— Людмила Васильевна, вот Петр Сергеевич сейчас очень интересно рассказывает об учебном процессе. А когда я училась, что-то я не помню, чтоб нам что-то такое говорили…
— Вы не помните! — хмыкнула Людмила Васильевна. — Что ж тут удивительного? Никто, наверное, с вашего курса не помнит. У вас же заведующий был — Генка Придурок! Его так все и звали, от проректора до последнего санитара.
— Геннадия Ильича? — вдруг всплыло в памяти Лены имя ее преподавателя.
— Ну для студентов, конечно, Геннадия Ильича, а так — вылитый придурок! Он же был того! — Людмила Васильевна покрутила пальцем у виска. — Контуженый.
— Сумасшедший? — изумилась Лена. — Мы не знали…

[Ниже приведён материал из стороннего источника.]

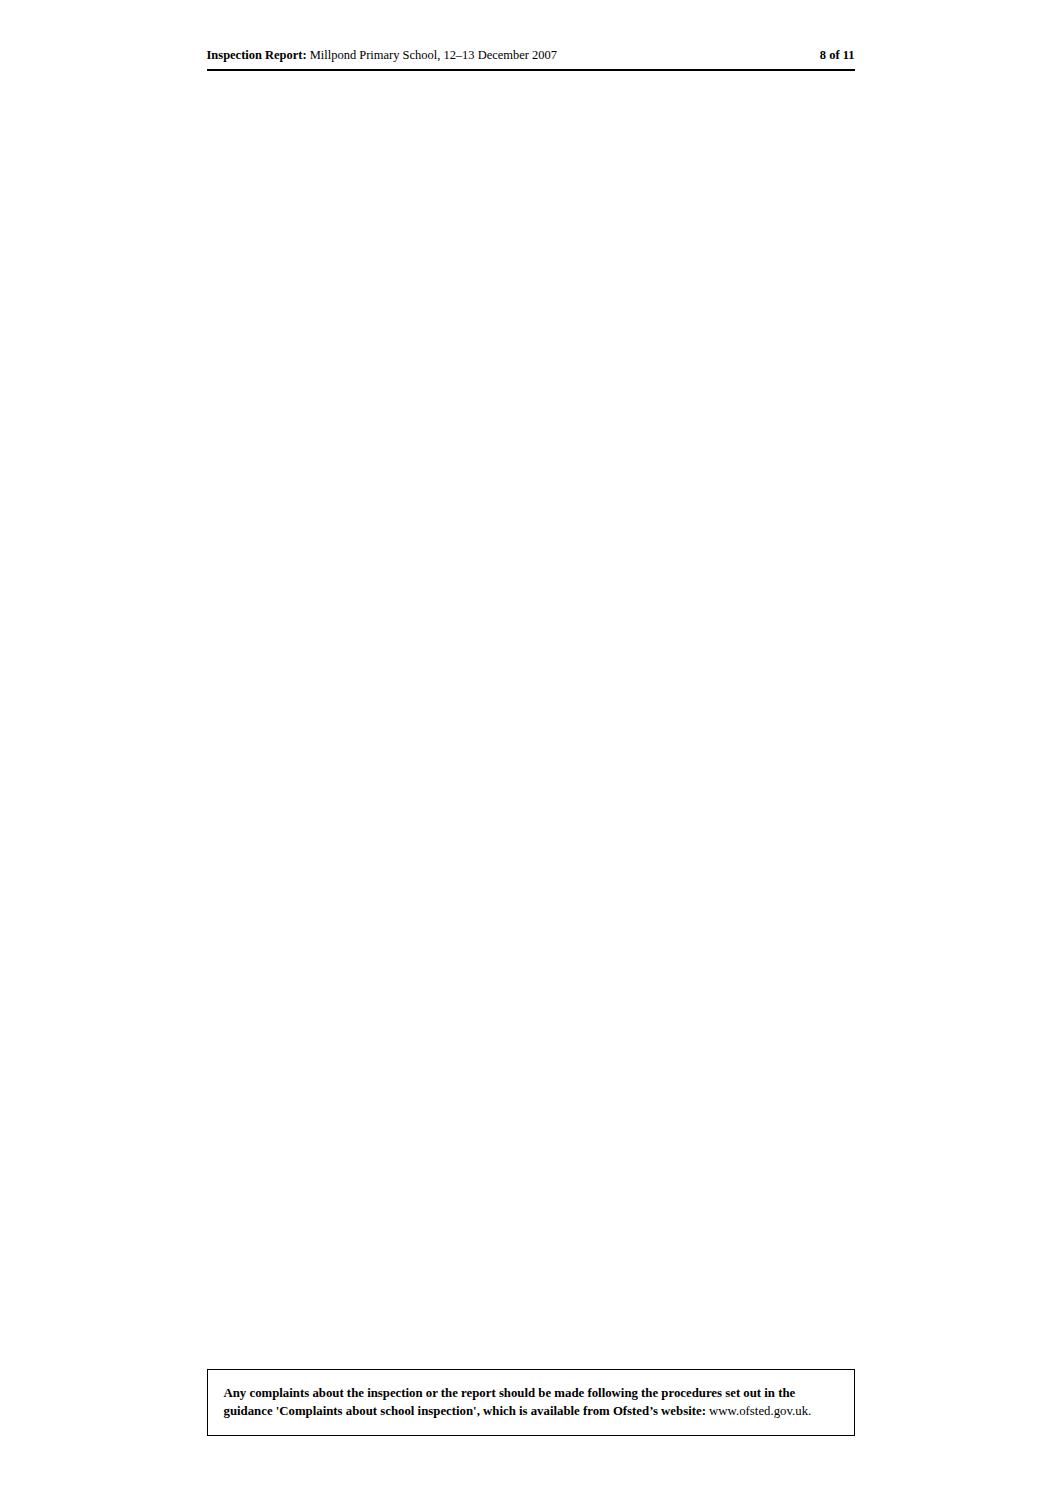Inspection Report: Millpond Primary School, 12–13 December 2007
8 of 11
Any complaints about the inspection or the report should be made following the procedures set out in the guidance 'Complaints about school inspection', which is available from Ofsted’s website: www.ofsted.gov.uk.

— Студенты вообще чем меньше о преподавателях знают, тем лучше, — махнула рукой Людмила Васильевна. — Он же пил. И пил по-черному. А пил оттого, что, как он сам говорил, у него в голове пулька сидит. Правда это или нет, я не знаю, но ходили слухи, что кто-то его по молодости подстрелил. Вот он и остался контуженный на всю жизнь. Чтобы студенты не видели, как он пьет, придет в группу, методички раздаст — и в свой кабинет. А у него там всегда канистра со спиртом стояла. Потом в конце занятия вернется — методички соберет, пару предложений скажет и домой всех отпустит.

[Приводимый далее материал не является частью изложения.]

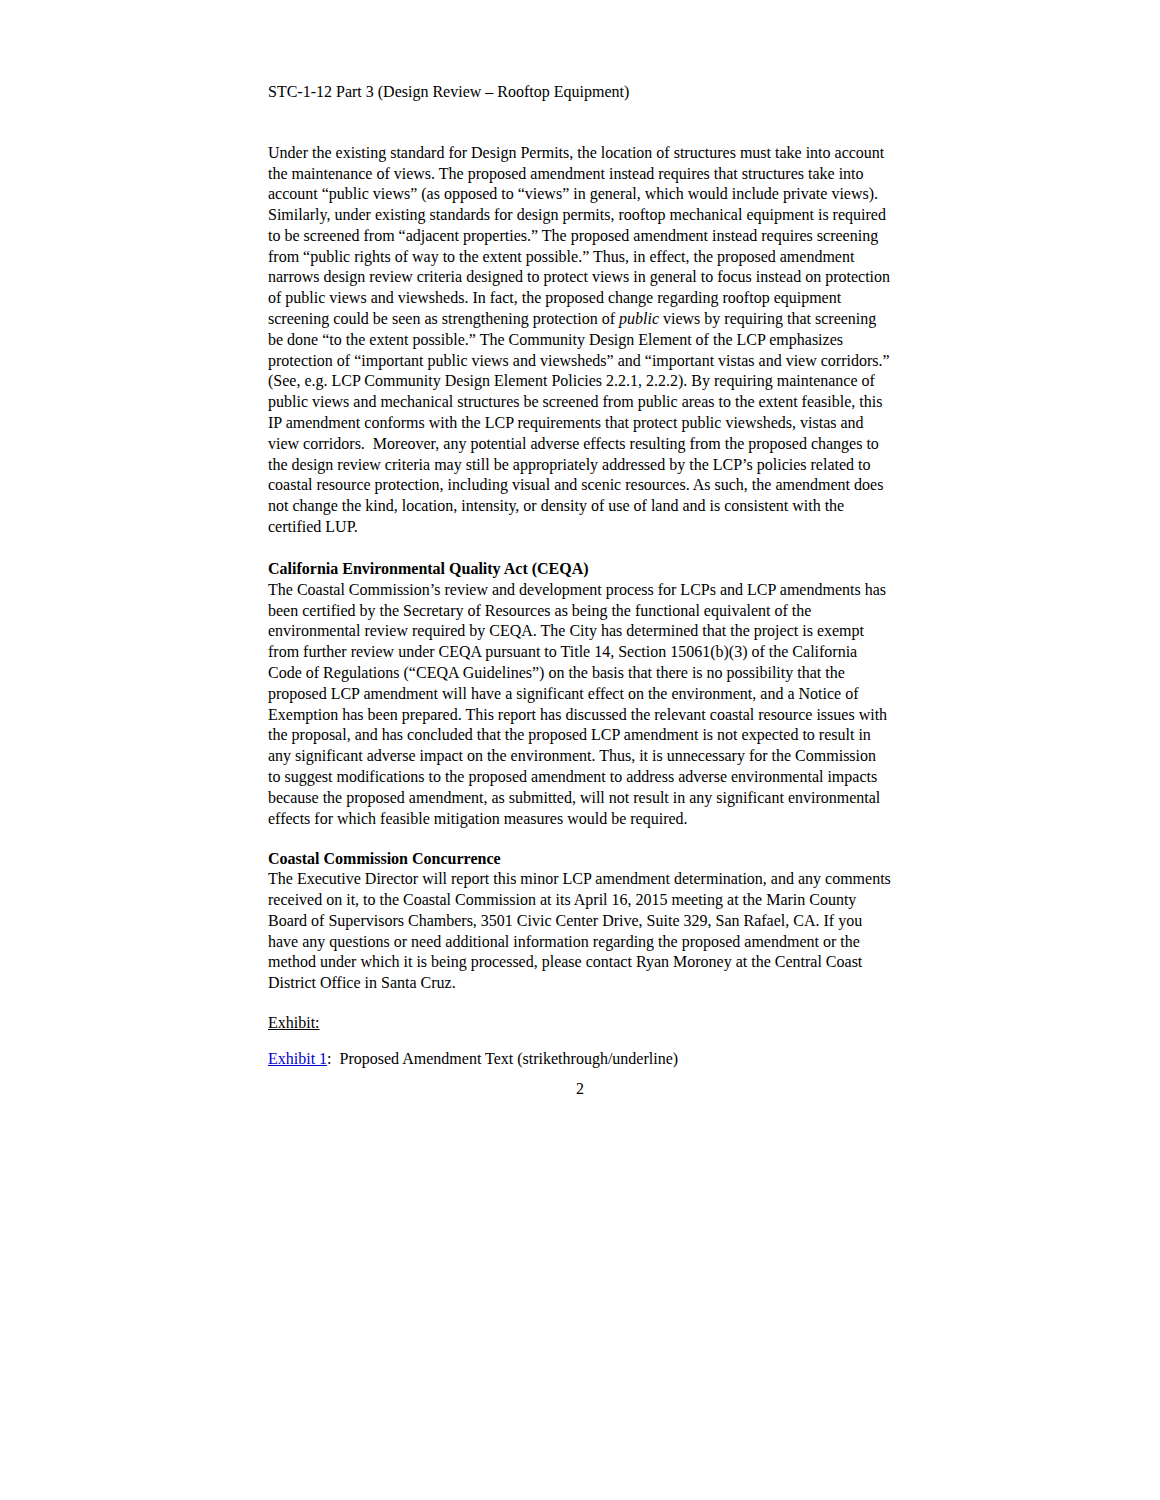STC-1-12 Part 3 (Design Review – Rooftop Equipment)
Under the existing standard for Design Permits, the location of structures must take into account the maintenance of views. The proposed amendment instead requires that structures take into account “public views” (as opposed to “views” in general, which would include private views). Similarly, under existing standards for design permits, rooftop mechanical equipment is required to be screened from “adjacent properties.” The proposed amendment instead requires screening from “public rights of way to the extent possible.” Thus, in effect, the proposed amendment narrows design review criteria designed to protect views in general to focus instead on protection of public views and viewsheds. In fact, the proposed change regarding rooftop equipment screening could be seen as strengthening protection of public views by requiring that screening be done “to the extent possible.” The Community Design Element of the LCP emphasizes protection of “important public views and viewsheds” and “important vistas and view corridors.” (See, e.g. LCP Community Design Element Policies 2.2.1, 2.2.2). By requiring maintenance of public views and mechanical structures be screened from public areas to the extent feasible, this IP amendment conforms with the LCP requirements that protect public viewsheds, vistas and view corridors. Moreover, any potential adverse effects resulting from the proposed changes to the design review criteria may still be appropriately addressed by the LCP’s policies related to coastal resource protection, including visual and scenic resources. As such, the amendment does not change the kind, location, intensity, or density of use of land and is consistent with the certified LUP.
California Environmental Quality Act (CEQA)
The Coastal Commission’s review and development process for LCPs and LCP amendments has been certified by the Secretary of Resources as being the functional equivalent of the environmental review required by CEQA. The City has determined that the project is exempt from further review under CEQA pursuant to Title 14, Section 15061(b)(3) of the California Code of Regulations (“CEQA Guidelines”) on the basis that there is no possibility that the proposed LCP amendment will have a significant effect on the environment, and a Notice of Exemption has been prepared. This report has discussed the relevant coastal resource issues with the proposal, and has concluded that the proposed LCP amendment is not expected to result in any significant adverse impact on the environment. Thus, it is unnecessary for the Commission to suggest modifications to the proposed amendment to address adverse environmental impacts because the proposed amendment, as submitted, will not result in any significant environmental effects for which feasible mitigation measures would be required.
Coastal Commission Concurrence
The Executive Director will report this minor LCP amendment determination, and any comments received on it, to the Coastal Commission at its April 16, 2015 meeting at the Marin County Board of Supervisors Chambers, 3501 Civic Center Drive, Suite 329, San Rafael, CA. If you have any questions or need additional information regarding the proposed amendment or the method under which it is being processed, please contact Ryan Moroney at the Central Coast District Office in Santa Cruz.
Exhibit:
Exhibit 1: Proposed Amendment Text (strikethrough/underline)
2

— У-у-у… — Лена почему-то при этом рассказе даже почувствовала за себя гордость. Оказывается, не такая уж она дура. И слова-то какие помнит — реборда железнодорожного колеса!
— Так будете обедать?
— А у меня с собой бутерброды есть. Я из дома захватила.
— Хорошо! — Рябинкин заговорщицки зачем-то подмигнул Лене. — И вот что, Людмила Васильевна. Разведите нам сегодня по двадцать граммов спиртяшки. До сорокаградусного состояния. Мы, конечно, не как Геннадий Ильич, напиваться с Еленой Николаевной не будем, но… завтра — первое сентября. Надо отметить. А то некогда будет. Студенты подвалят — повернуться не успеем.

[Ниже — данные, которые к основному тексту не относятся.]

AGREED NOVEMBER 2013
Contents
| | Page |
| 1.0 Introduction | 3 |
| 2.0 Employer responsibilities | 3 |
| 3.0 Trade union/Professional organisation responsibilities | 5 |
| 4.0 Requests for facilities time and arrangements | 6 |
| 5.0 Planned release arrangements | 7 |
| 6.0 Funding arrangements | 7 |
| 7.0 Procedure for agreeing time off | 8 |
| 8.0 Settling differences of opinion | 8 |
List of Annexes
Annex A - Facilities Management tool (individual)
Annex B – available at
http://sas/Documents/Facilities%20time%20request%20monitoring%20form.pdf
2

— А вы что, сегодня без мотоцикла?
— Я без мотоцикла не бываю, но поеду еще не скоро. Через шесть часов, согласно таблице — двадцать граммов водки выведутся из крови.
— По какой таблице?
— По таблице определения уровня опьянения, Елена Николаевна.
— Это из занятия по освидетельствованию живых лиц, — подсказала Людмила Васильевна. — Через пять минут будет все готово. Мойте руки и за стол. — И Лене вдруг от этих ее слов впервые за последние несколько дней стало весело. Она достала свои бутерброды и отправилась помогать Людмиле Васильевне.
7
— Мам, ты будешь сегодня дома после пяти? — Перед тем как уйти в секционную, Саша позвонил и отцу, и матери. Отец сказал, что ночевал дома, что ждет Сашу и приготовил обед. С мамой Саша решил поговорить во вторую очередь. Каждый звонок к ней все-таки давался Саше с трудом, хотя не было, наверное, на свете человека, которого он любил бы больше, чем мать.
— Я буду и
Саша по голосу слышал, что мать старается быть веселой. Так она старалась в разговорах с ним всегда в последнее время.
— Разве ты не в школе?
— Я не в школе.
— Почему?
— Не хочу туда идти. Я уволилась еще летом. Только тебе не говорила, чтобы ты не расстраивался.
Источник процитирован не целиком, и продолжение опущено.